WHAT YOU HAVE TO DO: Rewrite the lines below with every "locality" replaced by "site", changing nothing else.
┌────────
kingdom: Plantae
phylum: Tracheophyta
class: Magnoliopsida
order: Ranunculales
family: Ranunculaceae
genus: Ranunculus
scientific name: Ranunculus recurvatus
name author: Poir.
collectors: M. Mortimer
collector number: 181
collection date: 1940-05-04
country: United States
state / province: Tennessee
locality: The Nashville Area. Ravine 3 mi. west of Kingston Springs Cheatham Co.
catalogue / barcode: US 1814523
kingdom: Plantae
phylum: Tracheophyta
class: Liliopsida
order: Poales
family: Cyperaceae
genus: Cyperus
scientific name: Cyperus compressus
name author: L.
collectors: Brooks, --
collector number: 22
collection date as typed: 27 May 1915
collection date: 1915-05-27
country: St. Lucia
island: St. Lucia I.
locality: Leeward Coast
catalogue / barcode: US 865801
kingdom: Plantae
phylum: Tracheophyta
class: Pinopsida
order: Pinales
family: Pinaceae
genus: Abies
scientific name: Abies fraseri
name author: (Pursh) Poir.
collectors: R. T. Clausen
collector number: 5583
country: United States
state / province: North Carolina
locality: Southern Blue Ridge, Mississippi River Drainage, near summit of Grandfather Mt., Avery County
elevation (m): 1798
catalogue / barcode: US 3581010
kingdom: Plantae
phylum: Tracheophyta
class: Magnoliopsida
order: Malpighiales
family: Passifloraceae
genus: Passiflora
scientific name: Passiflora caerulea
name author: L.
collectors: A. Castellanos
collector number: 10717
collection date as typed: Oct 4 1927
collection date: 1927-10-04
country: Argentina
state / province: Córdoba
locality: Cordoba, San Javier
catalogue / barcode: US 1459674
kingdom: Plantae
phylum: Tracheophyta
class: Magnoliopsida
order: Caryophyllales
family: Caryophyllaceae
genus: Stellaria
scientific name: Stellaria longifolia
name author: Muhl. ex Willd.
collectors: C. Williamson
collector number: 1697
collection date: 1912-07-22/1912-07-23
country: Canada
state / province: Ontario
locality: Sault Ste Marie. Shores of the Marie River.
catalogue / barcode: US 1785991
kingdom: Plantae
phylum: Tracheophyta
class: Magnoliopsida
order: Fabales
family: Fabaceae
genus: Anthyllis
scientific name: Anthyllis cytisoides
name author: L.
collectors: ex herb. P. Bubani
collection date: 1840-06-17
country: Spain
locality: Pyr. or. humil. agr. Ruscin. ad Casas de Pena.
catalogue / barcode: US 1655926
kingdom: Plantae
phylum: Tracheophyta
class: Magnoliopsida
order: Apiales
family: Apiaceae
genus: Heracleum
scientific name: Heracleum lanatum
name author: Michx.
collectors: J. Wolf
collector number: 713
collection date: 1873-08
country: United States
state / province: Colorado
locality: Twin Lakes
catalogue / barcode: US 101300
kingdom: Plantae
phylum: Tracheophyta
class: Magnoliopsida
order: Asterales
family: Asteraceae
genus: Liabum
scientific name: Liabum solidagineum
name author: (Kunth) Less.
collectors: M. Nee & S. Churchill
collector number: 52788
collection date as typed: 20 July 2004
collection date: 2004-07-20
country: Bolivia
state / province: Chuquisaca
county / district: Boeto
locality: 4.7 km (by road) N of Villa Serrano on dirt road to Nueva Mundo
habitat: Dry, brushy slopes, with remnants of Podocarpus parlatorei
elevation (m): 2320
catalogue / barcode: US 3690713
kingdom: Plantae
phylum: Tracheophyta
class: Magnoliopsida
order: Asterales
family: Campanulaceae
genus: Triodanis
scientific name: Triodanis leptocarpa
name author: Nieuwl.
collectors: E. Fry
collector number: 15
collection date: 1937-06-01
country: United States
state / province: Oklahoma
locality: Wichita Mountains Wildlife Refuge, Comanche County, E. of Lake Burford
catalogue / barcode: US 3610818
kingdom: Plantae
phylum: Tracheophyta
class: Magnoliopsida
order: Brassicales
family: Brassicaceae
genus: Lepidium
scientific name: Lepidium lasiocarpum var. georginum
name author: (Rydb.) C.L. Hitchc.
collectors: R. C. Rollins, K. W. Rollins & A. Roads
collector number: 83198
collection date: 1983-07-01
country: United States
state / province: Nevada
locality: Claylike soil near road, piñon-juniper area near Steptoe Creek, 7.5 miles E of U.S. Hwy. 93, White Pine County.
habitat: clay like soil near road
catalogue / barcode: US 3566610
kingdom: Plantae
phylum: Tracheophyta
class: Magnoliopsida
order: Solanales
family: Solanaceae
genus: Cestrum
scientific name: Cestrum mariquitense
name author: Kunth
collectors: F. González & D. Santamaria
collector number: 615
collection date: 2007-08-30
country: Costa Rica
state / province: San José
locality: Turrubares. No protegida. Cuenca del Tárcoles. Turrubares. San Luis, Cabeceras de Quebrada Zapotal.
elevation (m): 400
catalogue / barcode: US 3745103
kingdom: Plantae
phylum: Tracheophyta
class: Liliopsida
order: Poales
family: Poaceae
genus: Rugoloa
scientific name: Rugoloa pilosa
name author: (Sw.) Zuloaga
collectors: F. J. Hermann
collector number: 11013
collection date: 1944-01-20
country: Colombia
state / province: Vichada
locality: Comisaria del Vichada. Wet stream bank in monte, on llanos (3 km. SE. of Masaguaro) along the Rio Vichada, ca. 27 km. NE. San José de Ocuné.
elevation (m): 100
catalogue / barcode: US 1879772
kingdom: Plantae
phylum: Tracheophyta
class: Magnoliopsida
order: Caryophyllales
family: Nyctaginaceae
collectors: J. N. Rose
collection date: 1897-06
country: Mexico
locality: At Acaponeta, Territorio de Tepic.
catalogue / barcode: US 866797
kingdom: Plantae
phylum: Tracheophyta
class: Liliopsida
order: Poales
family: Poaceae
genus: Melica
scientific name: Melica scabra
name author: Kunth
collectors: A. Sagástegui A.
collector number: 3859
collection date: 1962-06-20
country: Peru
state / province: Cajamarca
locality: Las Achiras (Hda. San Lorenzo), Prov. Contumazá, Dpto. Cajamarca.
└────────
IN RESPONSE:
kingdom: Plantae
phylum: Tracheophyta
class: Magnoliopsida
order: Ranunculales
family: Ranunculaceae
genus: Ranunculus
scientific name: Ranunculus recurvatus
name author: Poir.
collectors: M. Mortimer
collector number: 181
collection date: 1940-05-04
country: United States
state / province: Tennessee
site: The Nashville Area. Ravine 3 mi. west of Kingston Springs Cheatham Co.
catalogue / barcode: US 1814523
kingdom: Plantae
phylum: Tracheophyta
class: Liliopsida
order: Poales
family: Cyperaceae
genus: Cyperus
scientific name: Cyperus compressus
name author: L.
collectors: Brooks, --
collector number: 22
collection date as typed: 27 May 1915
collection date: 1915-05-27
country: St. Lucia
island: St. Lucia I.
site: Leeward Coast
catalogue / barcode: US 865801
kingdom: Plantae
phylum: Tracheophyta
class: Pinopsida
order: Pinales
family: Pinaceae
genus: Abies
scientific name: Abies fraseri
name author: (Pursh) Poir.
collectors: R. T. Clausen
collector number: 5583
country: United States
state / province: North Carolina
site: Southern Blue Ridge, Mississippi River Drainage, near summit of Grandfather Mt., Avery County
elevation (m): 1798
catalogue / barcode: US 3581010
kingdom: Plantae
phylum: Tracheophyta
class: Magnoliopsida
order: Malpighiales
family: Passifloraceae
genus: Passiflora
scientific name: Passiflora caerulea
name author: L.
collectors: A. Castellanos
collector number: 10717
collection date as typed: Oct 4 1927
collection date: 1927-10-04
country: Argentina
state / province: Córdoba
site: Cordoba, San Javier
catalogue / barcode: US 1459674
kingdom: Plantae
phylum: Tracheophyta
class: Magnoliopsida
order: Caryophyllales
family: Caryophyllaceae
genus: Stellaria
scientific name: Stellaria longifolia
name author: Muhl. ex Willd.
collectors: C. Williamson
collector number: 1697
collection date: 1912-07-22/1912-07-23
country: Canada
state / province: Ontario
site: Sault Ste Marie. Shores of the Marie River.
catalogue / barcode: US 1785991
kingdom: Plantae
phylum: Tracheophyta
class: Magnoliopsida
order: Fabales
family: Fabaceae
genus: Anthyllis
scientific name: Anthyllis cytisoides
name author: L.
collectors: ex herb. P. Bubani
collection date: 1840-06-17
country: Spain
site: Pyr. or. humil. agr. Ruscin. ad Casas de Pena.
catalogue / barcode: US 1655926
kingdom: Plantae
phylum: Tracheophyta
class: Magnoliopsida
order: Apiales
family: Apiaceae
genus: Heracleum
scientific name: Heracleum lanatum
name author: Michx.
collectors: J. Wolf
collector number: 713
collection date: 1873-08
country: United States
state / province: Colorado
site: Twin Lakes
catalogue / barcode: US 101300
kingdom: Plantae
phylum: Tracheophyta
class: Magnoliopsida
order: Asterales
family: Asteraceae
genus: Liabum
scientific name: Liabum solidagineum
name author: (Kunth) Less.
collectors: M. Nee & S. Churchill
collector number: 52788
collection date as typed: 20 July 2004
collection date: 2004-07-20
country: Bolivia
state / province: Chuquisaca
county / district: Boeto
site: 4.7 km (by road) N of Villa Serrano on dirt road to Nueva Mundo
habitat: Dry, brushy slopes, with remnants of Podocarpus parlatorei
elevation (m): 2320
catalogue / barcode: US 3690713
kingdom: Plantae
phylum: Tracheophyta
class: Magnoliopsida
order: Asterales
family: Campanulaceae
genus: Triodanis
scientific name: Triodanis leptocarpa
name author: Nieuwl.
collectors: E. Fry
collector number: 15
collection date: 1937-06-01
country: United States
state / province: Oklahoma
site: Wichita Mountains Wildlife Refuge, Comanche County, E. of Lake Burford
catalogue / barcode: US 3610818
kingdom: Plantae
phylum: Tracheophyta
class: Magnoliopsida
order: Brassicales
family: Brassicaceae
genus: Lepidium
scientific name: Lepidium lasiocarpum var. georginum
name author: (Rydb.) C.L. Hitchc.
collectors: R. C. Rollins, K. W. Rollins & A. Roads
collector number: 83198
collection date: 1983-07-01
country: United States
state / province: Nevada
site: Claylike soil near road, piñon-juniper area near Steptoe Creek, 7.5 miles E of U.S. Hwy. 93, White Pine County.
habitat: clay like soil near road
catalogue / barcode: US 3566610
kingdom: Plantae
phylum: Tracheophyta
class: Magnoliopsida
order: Solanales
family: Solanaceae
genus: Cestrum
scientific name: Cestrum mariquitense
name author: Kunth
collectors: F. González & D. Santamaria
collector number: 615
collection date: 2007-08-30
country: Costa Rica
state / province: San José
site: Turrubares. No protegida. Cuenca del Tárcoles. Turrubares. San Luis, Cabeceras de Quebrada Zapotal.
elevation (m): 400
catalogue / barcode: US 3745103
kingdom: Plantae
phylum: Tracheophyta
class: Liliopsida
order: Poales
family: Poaceae
genus: Rugoloa
scientific name: Rugoloa pilosa
name author: (Sw.) Zuloaga
collectors: F. J. Hermann
collector number: 11013
collection date: 1944-01-20
country: Colombia
state / province: Vichada
site: Comisaria del Vichada. Wet stream bank in monte, on llanos (3 km. SE. of Masaguaro) along the Rio Vichada, ca. 27 km. NE. San José de Ocuné.
elevation (m): 100
catalogue / barcode: US 1879772
kingdom: Plantae
phylum: Tracheophyta
class: Magnoliopsida
order: Caryophyllales
family: Nyctaginaceae
collectors: J. N. Rose
collection date: 1897-06
country: Mexico
site: At Acaponeta, Territorio de Tepic.
catalogue / barcode: US 866797
kingdom: Plantae
phylum: Tracheophyta
class: Liliopsida
order: Poales
family: Poaceae
genus: Melica
scientific name: Melica scabra
name author: Kunth
collectors: A. Sagástegui A.
collector number: 3859
collection date: 1962-06-20
country: Peru
state / province: Cajamarca
site: Las Achiras (Hda. San Lorenzo), Prov. Contumazá, Dpto. Cajamarca.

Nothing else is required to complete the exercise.